Archives of November 2004
Yes, Half-Life 2 is great, as every other blog and messaging board in the known Internet emblazons. The game is very cool due to graphics, gameplay and physics modeling, but the combination of gravity gun, space zombies and circular saw blades took the coolness to a completely another level (if you don't have the game, check out the web browser version).
However, it's not completely, thoroughly, intrinsically great. Here are a few things that were disappointing to me:
- Sound design, especially guns
- Getting damage is not displayed obviously enough. It happens quite often that you notice the hit points have dropped by 60.
- The objects in the scenery seem to be either static or physically modelled. For example, wrecked cars can only sometimes be interacted with the gravity gun. Sometime they just function as platforms.
- Objects can be split to pieces only in predefined matter. This applies to wooden boxes, water melons and - sadly - zombies.
- The game contains less cute scientists than part one
That being said, everything else is very cool by default.

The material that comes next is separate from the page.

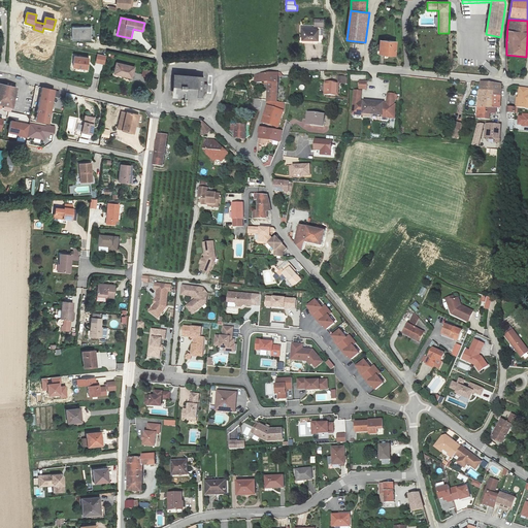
[(72,27),(73,40),(91,40),(91,27),(72,27)]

The worst thing about the entire game was getting to play it. I bought the retail version of the game, which had to be installed from dvd in quite the usual manner. The installation took quite a long time, which was ok - but that was only the beginning. The poor user had to wait through the following tedious phases:
- The normal installation program
- "Connecting with Steam"
- "Updating Steam platform"
- "Registering licence key with Steam"
- Decryption of game files
- Updating Half-Life 2 files
Heavy load is Valve's problem, not the customers. If we set aside the fact that electricity is more important than computer games - at least to most people - it would be like the electric company saying "I'm sorry, but we cannot deliver any electricity to you. We are maxed out because all the Finns are heating their saunas."